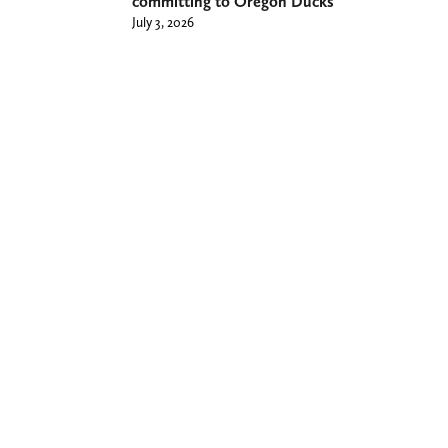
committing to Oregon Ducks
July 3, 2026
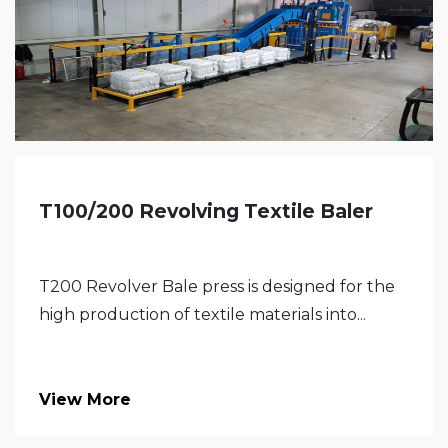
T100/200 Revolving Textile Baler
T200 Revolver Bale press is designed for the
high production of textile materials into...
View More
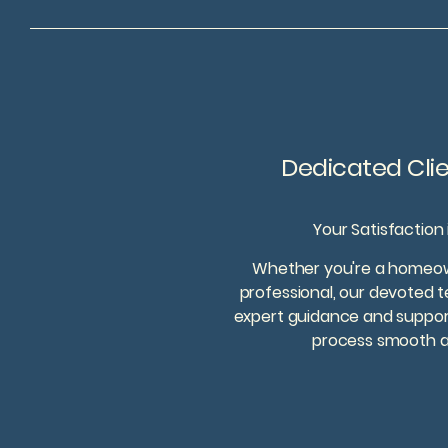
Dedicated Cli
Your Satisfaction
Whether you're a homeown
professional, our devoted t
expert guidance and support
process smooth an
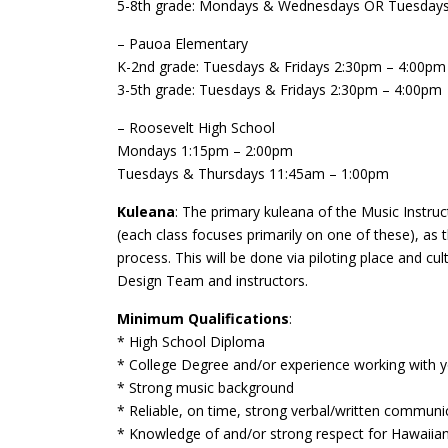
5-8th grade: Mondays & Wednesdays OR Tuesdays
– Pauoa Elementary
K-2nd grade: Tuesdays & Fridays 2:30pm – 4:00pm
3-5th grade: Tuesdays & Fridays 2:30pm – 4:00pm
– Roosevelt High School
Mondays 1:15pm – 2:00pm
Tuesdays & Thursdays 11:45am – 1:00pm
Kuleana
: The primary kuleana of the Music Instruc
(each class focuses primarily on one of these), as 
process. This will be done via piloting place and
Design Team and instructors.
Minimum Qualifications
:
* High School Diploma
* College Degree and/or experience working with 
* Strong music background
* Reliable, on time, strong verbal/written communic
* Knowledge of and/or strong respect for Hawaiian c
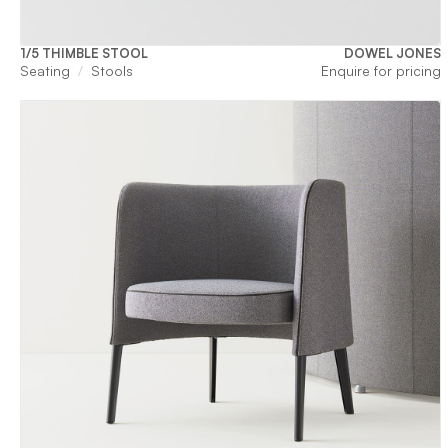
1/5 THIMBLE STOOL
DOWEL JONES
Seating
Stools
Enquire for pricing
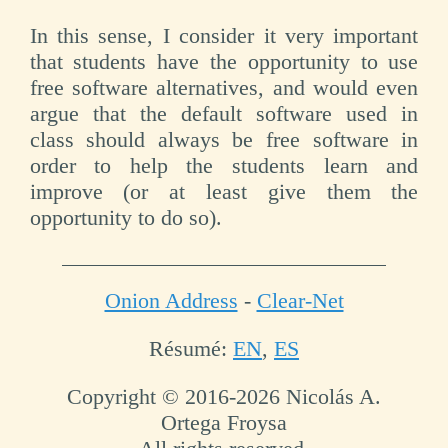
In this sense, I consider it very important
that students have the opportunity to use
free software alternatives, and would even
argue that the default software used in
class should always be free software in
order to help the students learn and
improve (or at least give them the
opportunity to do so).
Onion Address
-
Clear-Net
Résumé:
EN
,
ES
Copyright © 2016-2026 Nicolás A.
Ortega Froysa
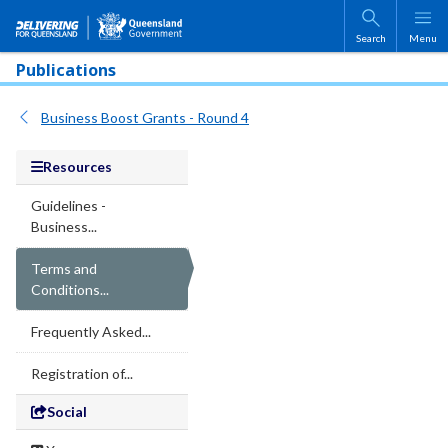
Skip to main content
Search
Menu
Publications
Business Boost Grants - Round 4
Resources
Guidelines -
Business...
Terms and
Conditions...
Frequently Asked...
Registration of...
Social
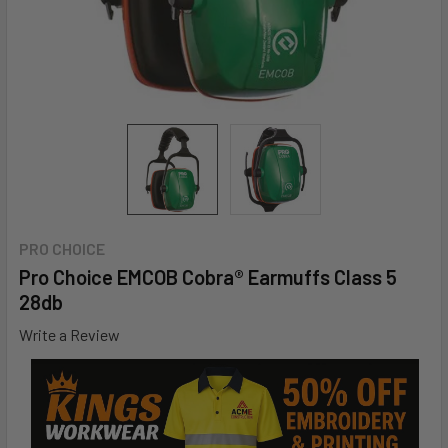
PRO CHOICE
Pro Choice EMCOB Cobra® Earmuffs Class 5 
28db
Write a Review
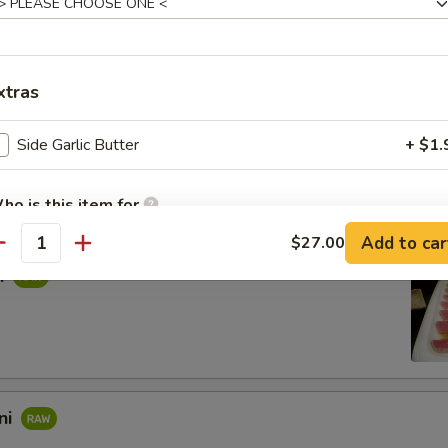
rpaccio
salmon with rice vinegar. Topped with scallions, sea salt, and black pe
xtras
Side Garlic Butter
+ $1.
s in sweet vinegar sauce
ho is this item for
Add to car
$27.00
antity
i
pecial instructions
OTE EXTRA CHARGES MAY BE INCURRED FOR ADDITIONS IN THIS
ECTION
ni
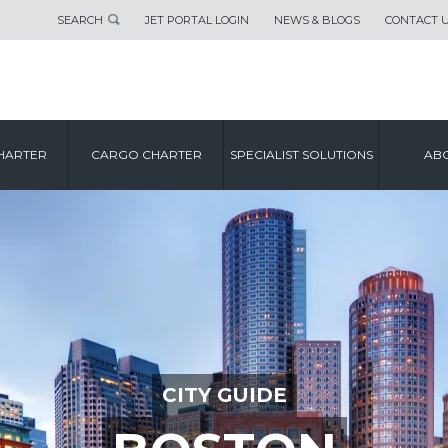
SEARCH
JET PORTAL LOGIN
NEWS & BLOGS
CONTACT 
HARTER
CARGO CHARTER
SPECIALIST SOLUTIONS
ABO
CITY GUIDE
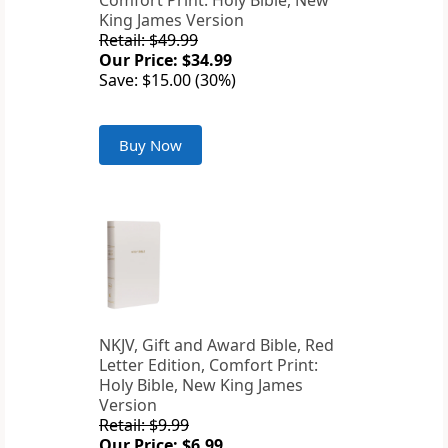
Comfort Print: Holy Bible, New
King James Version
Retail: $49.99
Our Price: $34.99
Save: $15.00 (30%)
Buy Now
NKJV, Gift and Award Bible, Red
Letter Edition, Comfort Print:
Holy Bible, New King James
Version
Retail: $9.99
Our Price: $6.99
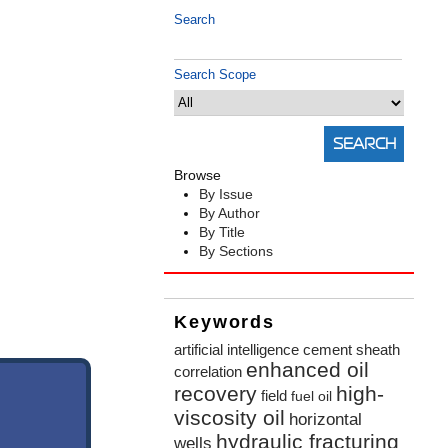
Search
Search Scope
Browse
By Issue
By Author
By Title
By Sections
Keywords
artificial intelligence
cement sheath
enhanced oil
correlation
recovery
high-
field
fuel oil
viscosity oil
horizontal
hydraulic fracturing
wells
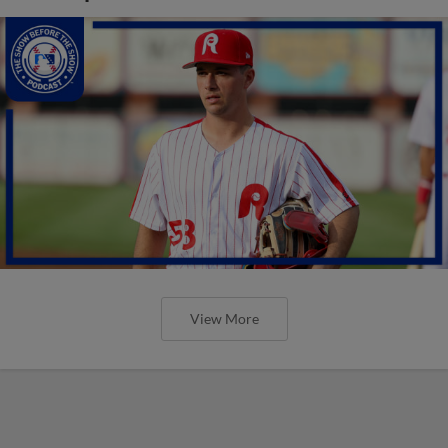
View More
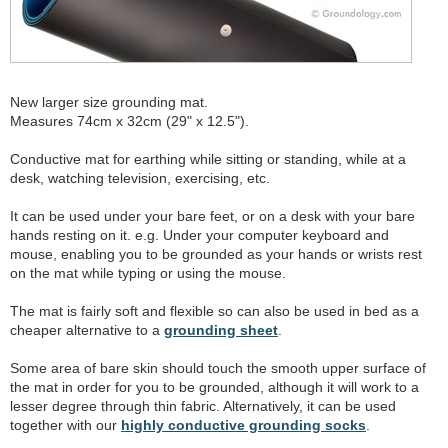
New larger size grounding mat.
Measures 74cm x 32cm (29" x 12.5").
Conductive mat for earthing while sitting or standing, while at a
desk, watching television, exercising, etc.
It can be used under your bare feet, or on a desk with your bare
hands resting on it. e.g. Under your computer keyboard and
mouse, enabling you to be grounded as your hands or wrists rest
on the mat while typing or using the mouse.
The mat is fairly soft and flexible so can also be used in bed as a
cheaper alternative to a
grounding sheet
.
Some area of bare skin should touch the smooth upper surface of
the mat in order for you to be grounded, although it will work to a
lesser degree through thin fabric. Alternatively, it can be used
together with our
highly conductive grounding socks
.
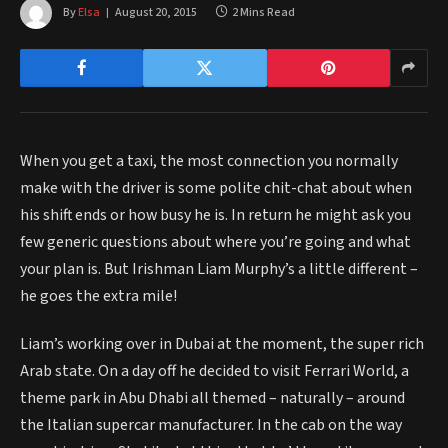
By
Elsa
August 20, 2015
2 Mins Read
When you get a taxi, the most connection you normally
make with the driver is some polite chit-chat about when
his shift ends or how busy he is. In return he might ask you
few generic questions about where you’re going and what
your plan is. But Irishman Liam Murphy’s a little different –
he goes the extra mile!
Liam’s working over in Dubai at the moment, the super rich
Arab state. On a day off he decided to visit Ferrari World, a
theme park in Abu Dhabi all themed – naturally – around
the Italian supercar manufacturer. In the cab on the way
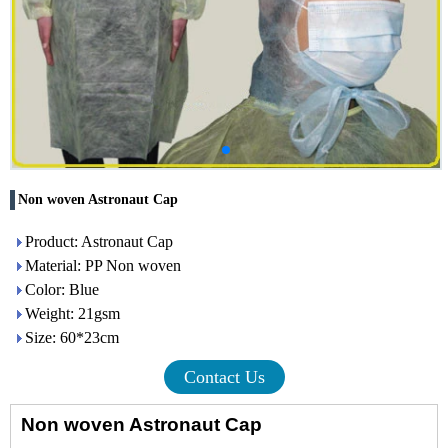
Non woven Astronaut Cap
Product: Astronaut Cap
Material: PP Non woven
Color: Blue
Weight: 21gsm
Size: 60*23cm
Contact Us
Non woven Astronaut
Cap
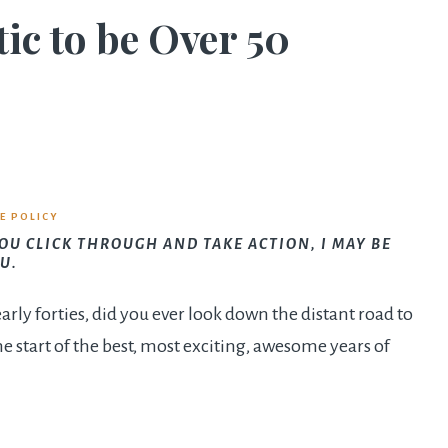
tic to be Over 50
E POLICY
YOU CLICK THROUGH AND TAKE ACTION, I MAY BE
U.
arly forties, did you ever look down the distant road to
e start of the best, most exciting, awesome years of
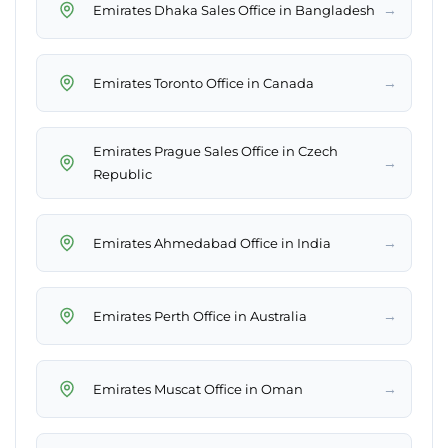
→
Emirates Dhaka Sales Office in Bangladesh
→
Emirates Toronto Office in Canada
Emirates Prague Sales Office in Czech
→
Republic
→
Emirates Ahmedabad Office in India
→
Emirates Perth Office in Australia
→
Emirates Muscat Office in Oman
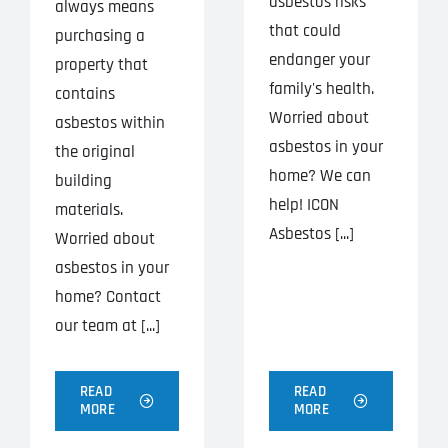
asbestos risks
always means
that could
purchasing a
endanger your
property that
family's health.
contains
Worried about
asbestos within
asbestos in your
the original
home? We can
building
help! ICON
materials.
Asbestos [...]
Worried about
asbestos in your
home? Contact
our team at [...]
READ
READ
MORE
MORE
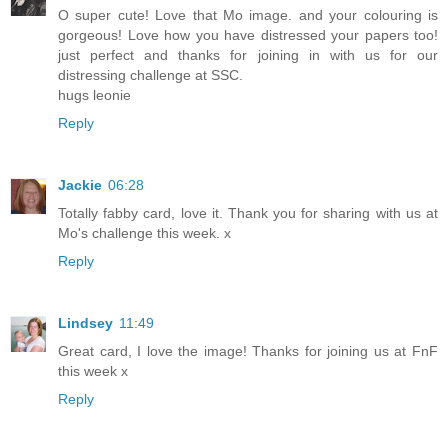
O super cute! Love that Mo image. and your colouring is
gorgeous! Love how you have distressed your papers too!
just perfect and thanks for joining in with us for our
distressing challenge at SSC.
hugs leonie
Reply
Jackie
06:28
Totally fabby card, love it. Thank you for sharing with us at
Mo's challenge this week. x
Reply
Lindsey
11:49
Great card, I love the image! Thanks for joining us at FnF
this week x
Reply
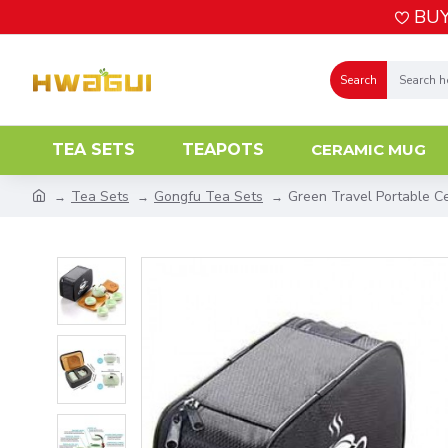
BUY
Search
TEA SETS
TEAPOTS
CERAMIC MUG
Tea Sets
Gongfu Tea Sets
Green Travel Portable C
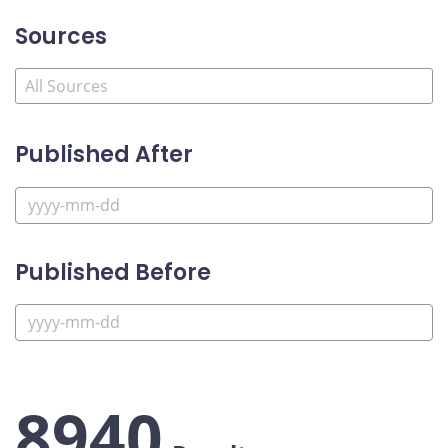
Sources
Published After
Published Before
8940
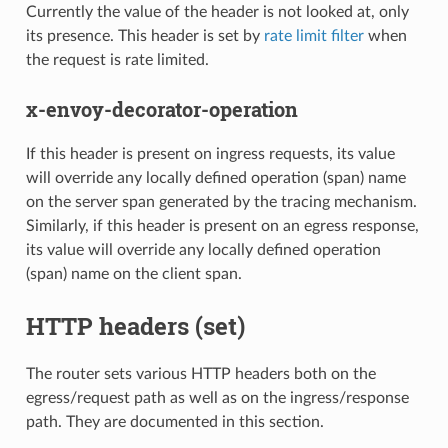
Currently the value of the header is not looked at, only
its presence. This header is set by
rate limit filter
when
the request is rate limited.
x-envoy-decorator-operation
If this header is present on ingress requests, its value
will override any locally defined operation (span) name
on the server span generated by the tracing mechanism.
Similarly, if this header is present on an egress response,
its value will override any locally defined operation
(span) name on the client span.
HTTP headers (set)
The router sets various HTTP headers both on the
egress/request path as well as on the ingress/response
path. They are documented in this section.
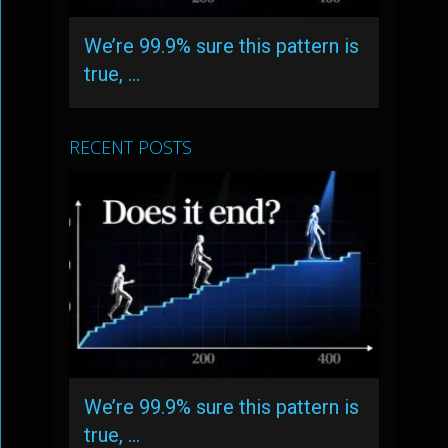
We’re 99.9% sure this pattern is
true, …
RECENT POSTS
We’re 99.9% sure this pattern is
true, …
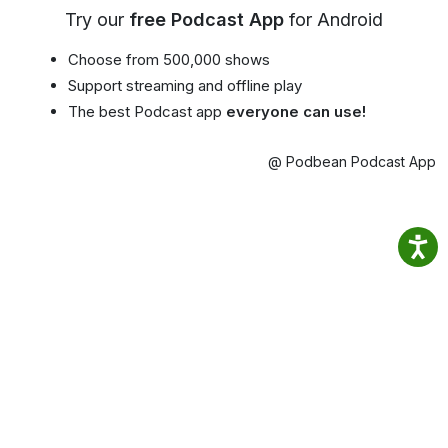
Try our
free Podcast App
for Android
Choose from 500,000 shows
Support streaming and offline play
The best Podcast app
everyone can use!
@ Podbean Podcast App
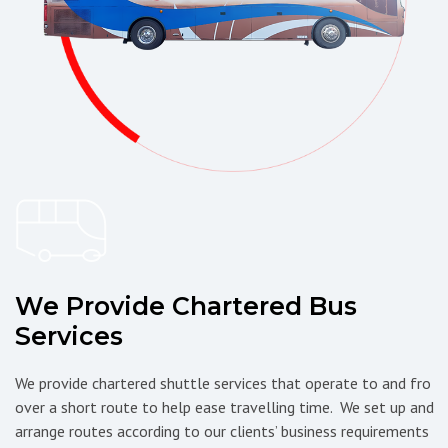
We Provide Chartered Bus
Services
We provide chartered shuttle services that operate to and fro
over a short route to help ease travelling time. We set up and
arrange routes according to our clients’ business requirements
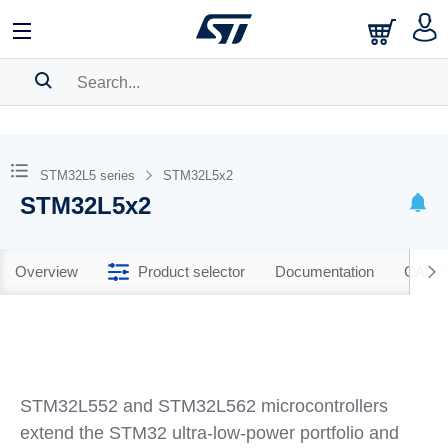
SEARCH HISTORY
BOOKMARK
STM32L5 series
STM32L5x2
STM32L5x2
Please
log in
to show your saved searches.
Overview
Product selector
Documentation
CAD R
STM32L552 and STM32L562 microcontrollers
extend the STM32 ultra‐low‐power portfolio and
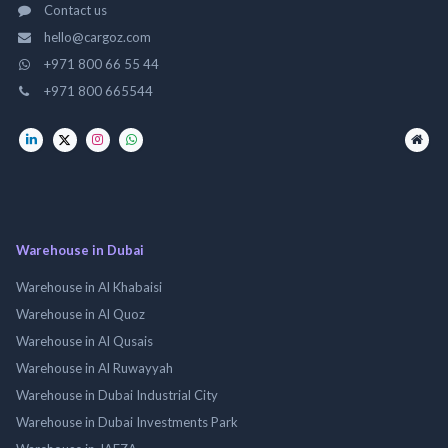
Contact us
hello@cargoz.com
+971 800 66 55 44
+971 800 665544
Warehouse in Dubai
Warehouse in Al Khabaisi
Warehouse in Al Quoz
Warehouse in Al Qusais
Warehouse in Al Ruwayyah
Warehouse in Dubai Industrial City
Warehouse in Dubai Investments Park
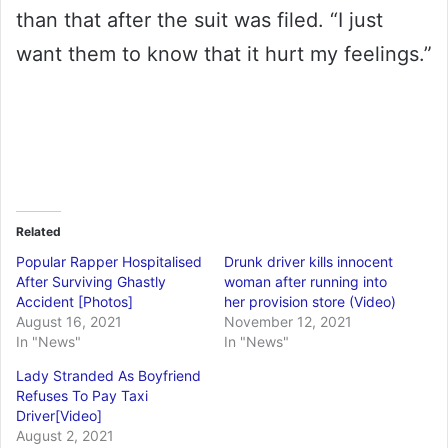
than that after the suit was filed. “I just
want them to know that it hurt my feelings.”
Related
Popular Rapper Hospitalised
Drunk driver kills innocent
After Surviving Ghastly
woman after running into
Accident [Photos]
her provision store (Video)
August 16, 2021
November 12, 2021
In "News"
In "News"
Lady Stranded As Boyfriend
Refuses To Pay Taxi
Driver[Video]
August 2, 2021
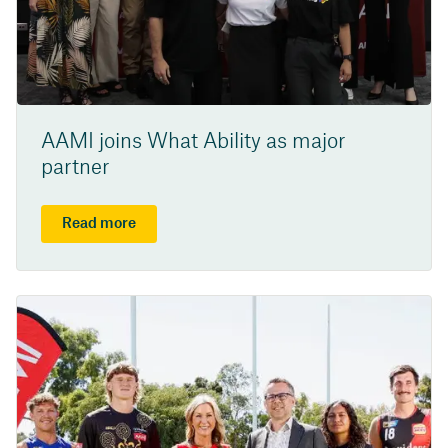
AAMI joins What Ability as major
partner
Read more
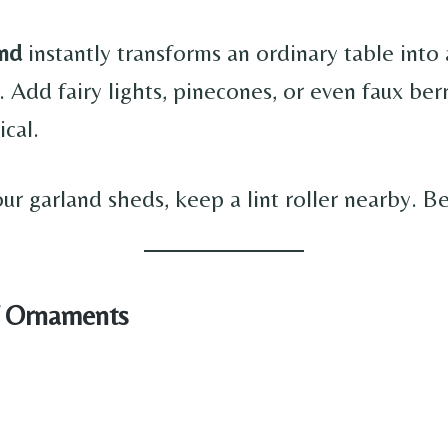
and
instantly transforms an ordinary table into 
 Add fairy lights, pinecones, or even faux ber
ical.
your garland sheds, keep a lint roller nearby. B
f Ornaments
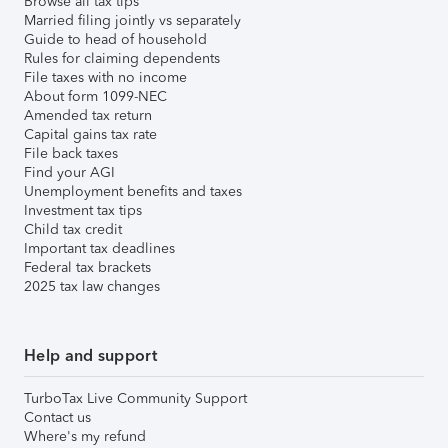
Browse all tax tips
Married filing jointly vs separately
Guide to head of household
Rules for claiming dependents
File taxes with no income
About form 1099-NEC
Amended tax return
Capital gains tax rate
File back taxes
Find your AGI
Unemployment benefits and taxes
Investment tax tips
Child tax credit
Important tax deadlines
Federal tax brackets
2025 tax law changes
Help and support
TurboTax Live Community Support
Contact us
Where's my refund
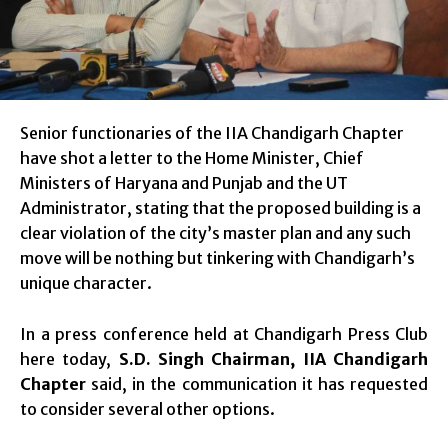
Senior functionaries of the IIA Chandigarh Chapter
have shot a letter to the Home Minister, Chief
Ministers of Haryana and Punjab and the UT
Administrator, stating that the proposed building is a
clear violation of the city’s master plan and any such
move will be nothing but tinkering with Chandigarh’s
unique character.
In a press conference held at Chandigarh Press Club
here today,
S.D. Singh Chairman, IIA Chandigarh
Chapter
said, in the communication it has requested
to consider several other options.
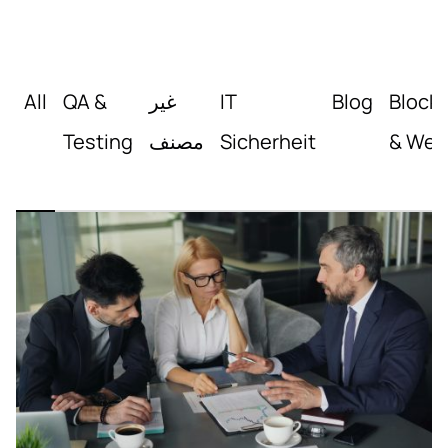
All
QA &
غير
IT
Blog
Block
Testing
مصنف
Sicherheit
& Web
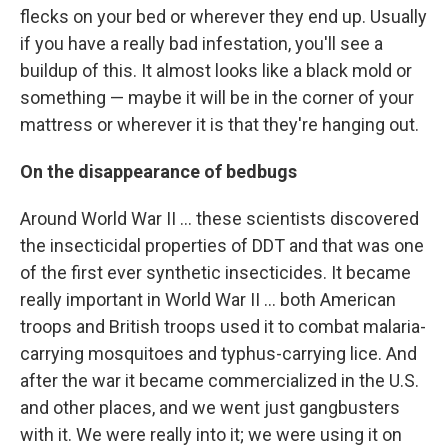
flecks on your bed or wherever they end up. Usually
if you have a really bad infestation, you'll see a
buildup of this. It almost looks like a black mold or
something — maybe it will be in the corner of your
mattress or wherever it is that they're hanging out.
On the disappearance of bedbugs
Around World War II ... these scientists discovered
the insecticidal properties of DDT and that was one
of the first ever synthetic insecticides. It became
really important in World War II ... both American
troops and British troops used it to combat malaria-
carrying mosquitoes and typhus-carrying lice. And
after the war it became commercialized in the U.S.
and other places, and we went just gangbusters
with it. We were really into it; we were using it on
########################################
The word "path" may appear in several lines of the data; copy every line where it does.

TASK OUTPUT
egress/request path as well as on the ingress/response
path. They are documented in this section.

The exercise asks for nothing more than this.